I am trying this on the branch 4.1 with the regression data in examples/Supervised/data

#include <shark/Models/Kernels/GaussianRbfKernel.h>
#include <shark/Algorithms/Trainers/EpsilonSvmTrainer.h>
#include <shark/ObjectiveFunctions/Loss/SquaredLoss.h>
#include <shark/ObjectiveFunctions/Loss/EpsilonHingeLoss.h>
#include <shark/Data/Dataset.h>
#include <shark/Data/Csv.h>

using namespace shark;

int main()
{
    // experiment settings
    double gamma = 0.1;
    double epsilon = 0.03;

    GaussianRbfKernel<> kernel(0.1);
    SquaredLoss<> loss;
    EpsilonHingeLoss epsLoss(epsilon);

    // generate dataset

    Data<RealVector> inputs;
    Data<RealVector> labels;
    importCSV(inputs, "regression_input.csv", ',');
    importCSV(labels, "regression_label.csv", ',');

    RegressionDataset data(inputs, labels);
    data= shuffle(data);
    RegressionDataset test = splitAtElement(data, static_cast<std::size_t>(0.9*data.numberOfElements()));

    // define the machines
    KernelExpansion<RealVector> svm;
    for(double C=0.1; C <=10000.0; C*=10){

        // define the corresponding trainers
        EpsilonSvmTrainer<RealVector> trainer(&kernel, C, epsilon);
        trainer.train(svm, data);
        std::cout<<"C= "<<C<<std::endl;
        std::cout<<" weights min/max:"<< max(svm.alpha())<<" "<<min(svm.alpha())<<std::endl;
        Data<RealVector> output = svm(data.inputs());
        double train_error = loss.eval(data.labels(), output);
        double train_eps_error = epsLoss.eval(data.labels(), output);
        std::cout << "training error: " << train_error <<" "<<train_eps_error<< std::endl;
        output = svm(test.inputs());
        double test_error = loss.eval(test.labels(), output);
        double test_eps_error = epsLoss.eval(test.labels(), output);
        std::cout << "    test error: " << test_error <<" "<<test_eps_error<< "\n\n";
    }
}

it seems to be working for me.
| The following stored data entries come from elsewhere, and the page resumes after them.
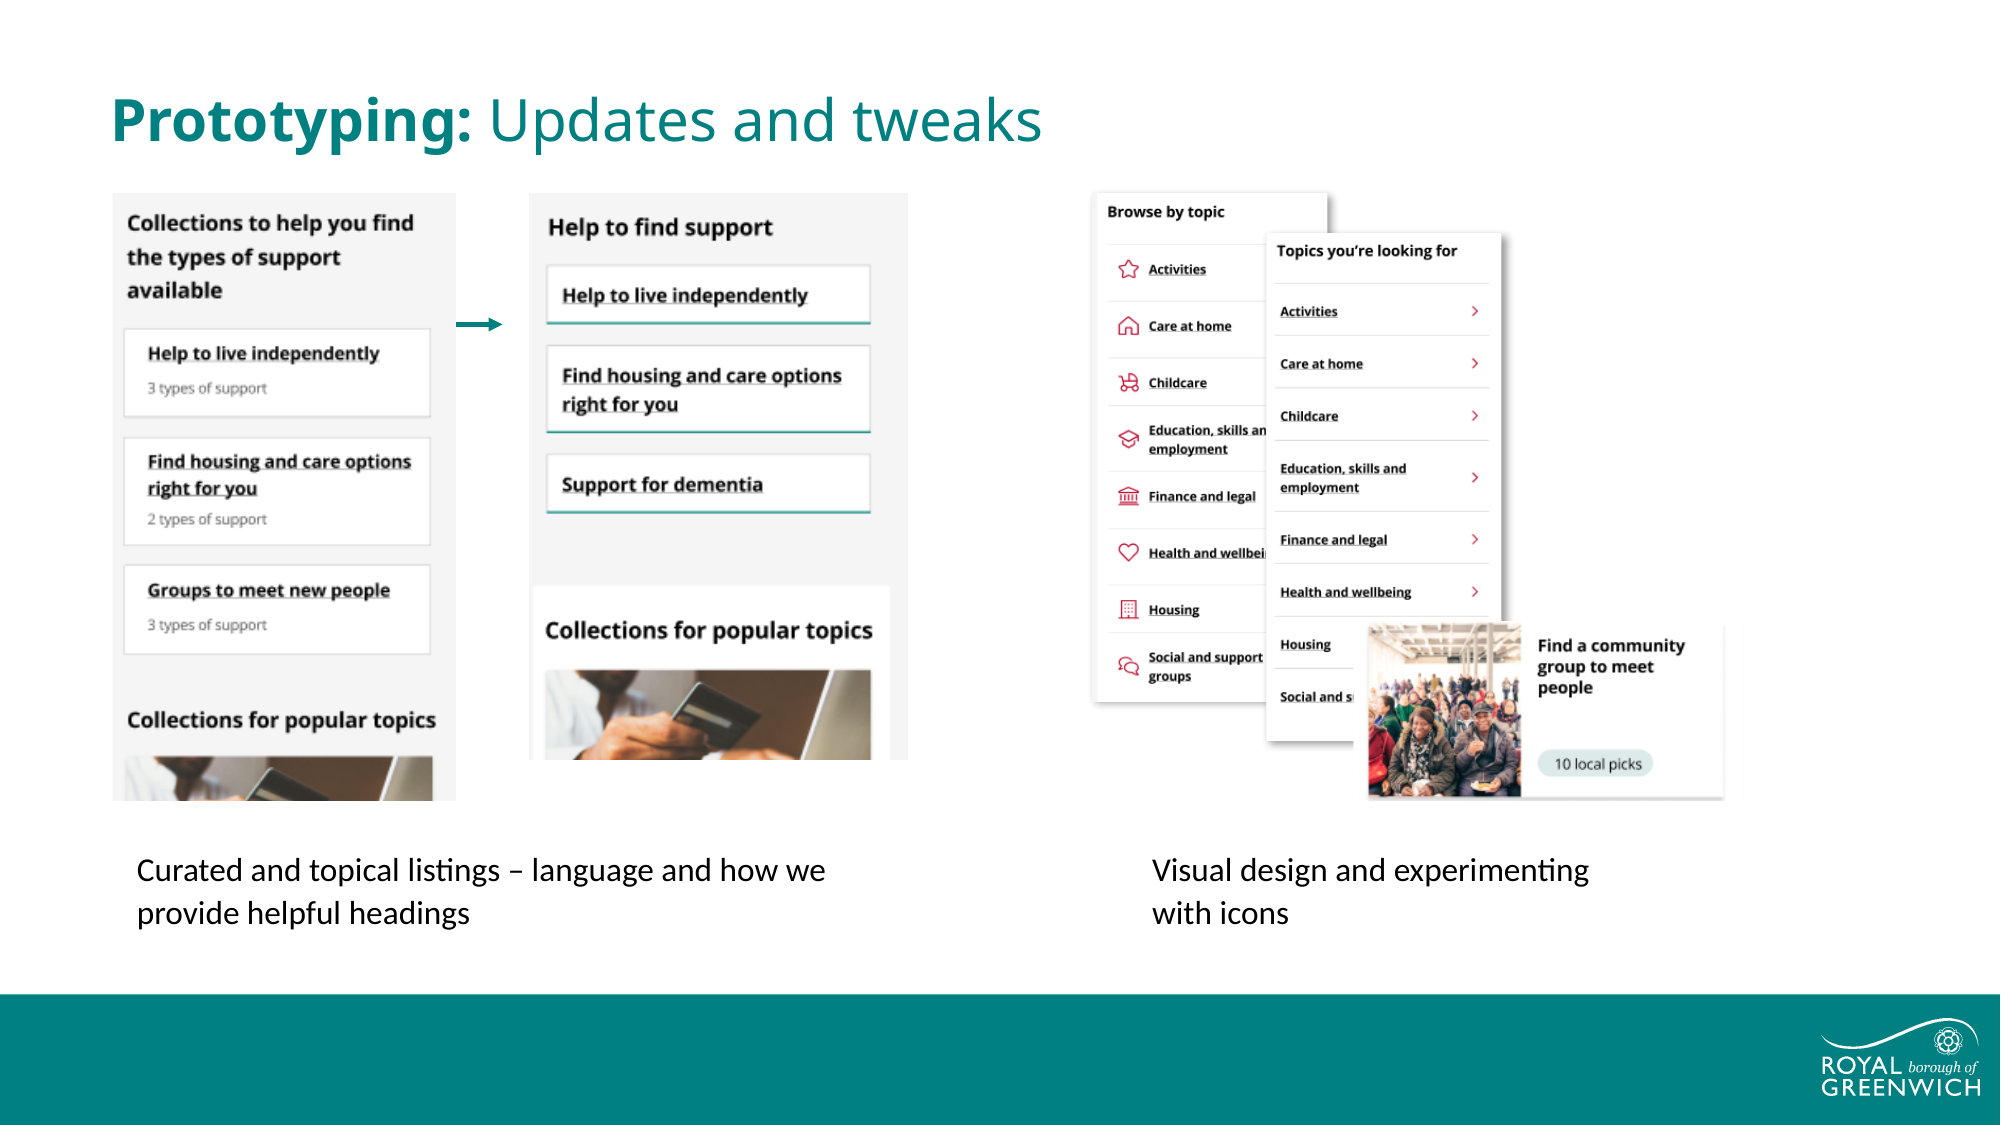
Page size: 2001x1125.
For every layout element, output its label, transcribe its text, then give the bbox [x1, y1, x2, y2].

picture [1091, 193, 1745, 801]
text_box [0, 993, 2000, 1125]
picture [112, 193, 456, 801]
text_box Curated and topical listings – language and how we provide helpful headings [121, 837, 863, 981]
picture [1810, 1018, 1980, 1096]
picture [529, 193, 908, 760]
text_box Visual design and experimenting with icons [1136, 837, 1631, 981]
text_box Prototyping: Updates and tweaks [94, 75, 1059, 161]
There is an issue in your code that you are doing the training/test split wrong, i think, at least there is going to be unused data leftover (you first split of 10% as training and from the remaining 90% half as test, leaving 45% untouched). The output looks quite correct to me.

You might have a problem with the epsilon in your data. Maybe this is too large? epsilon gives the maximum amount of error that you are willing to tolerate as noise.